Maybe it’s just footwear I thought, moving onto tee shirts. Again, the plain ones cost more than the printed, designed, and layered ones.

I didn’t understand the difference in pricing. But it’s a fact: Being simple is expensive. And the weird thing is, it shouldn’t be this expensive at all. Look at Gandhi, for instance. That man symbolised simplicity, and it doesn’t look like it cost him much. Except, perhaps, the initial cost of the spinning wheel. Nevertheless, he taught the world that minimalism is simplicity and less is more. And yet, despite all the history and the lessons, it still costs me double to buy simple clothes than it does to buy flashy clothes— or even footwear. Less is more, except in pricing.

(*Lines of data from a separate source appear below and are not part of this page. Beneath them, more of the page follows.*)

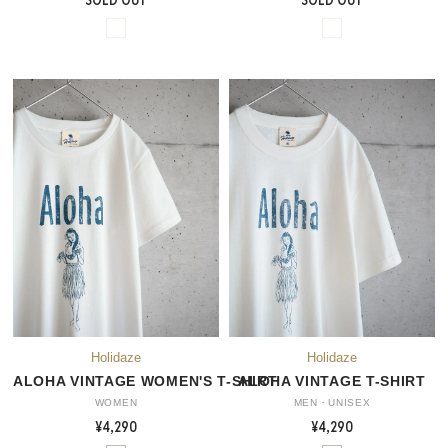
ALOHA VINTAGE WOMEN'S T-SHIRT
ALOHA VINTAGE T-SHIRT
WOMEN
MEN・UNISEX
¥4,290
¥4,290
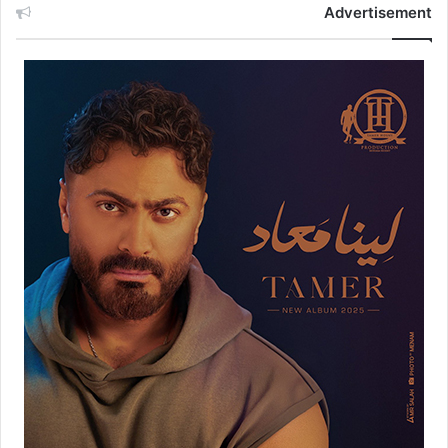
Advertisement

I blame Gandhi. He made simplicity the new cool. It’s the trend, the hip, the new classy. Nowadays more and more people prefer classy over glossy. Everyone wants to look minimal. Everyone runs towards a “simpler lifestyle.” And to wear something flashy in the presence of the “minimalists” is uncool and unacceptable. And if the cost of being accepted is a few extra notes, people will pay.

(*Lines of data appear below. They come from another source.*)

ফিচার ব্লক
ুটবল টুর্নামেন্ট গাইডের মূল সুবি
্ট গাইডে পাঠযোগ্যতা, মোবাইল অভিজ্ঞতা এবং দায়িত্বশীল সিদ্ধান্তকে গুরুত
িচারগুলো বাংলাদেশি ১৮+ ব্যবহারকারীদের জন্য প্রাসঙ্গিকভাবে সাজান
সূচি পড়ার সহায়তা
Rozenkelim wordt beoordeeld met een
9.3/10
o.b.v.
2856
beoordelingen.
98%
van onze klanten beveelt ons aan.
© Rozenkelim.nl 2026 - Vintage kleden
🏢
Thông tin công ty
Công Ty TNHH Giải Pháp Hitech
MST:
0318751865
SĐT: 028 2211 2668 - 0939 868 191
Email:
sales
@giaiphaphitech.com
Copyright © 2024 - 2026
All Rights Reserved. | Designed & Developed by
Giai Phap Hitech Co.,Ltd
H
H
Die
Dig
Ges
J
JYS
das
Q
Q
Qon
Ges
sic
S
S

So because the modern lifestyle is the simple lifestyle, brands seize their opportunity. They make simple-looking products, give it a clean finish, and put a hefty price on it. And because simplicity is now synonymous with classy, and classy is synonymous with expensive, anything flashy becomes trashy and cheap. And all this I realised when I saw that cheap-looking footwear had a pricier tag than sleek-looking footwear.

As for Gandhi’s simplicity, it’s a goner, just like the advocate. Simple, now, means expensive brands, single-coloured clothing, and fancy converse. The more expensive your attire, the more casual you appear, and the more casual you look, the classier you feel. Actual casual is now a casualty.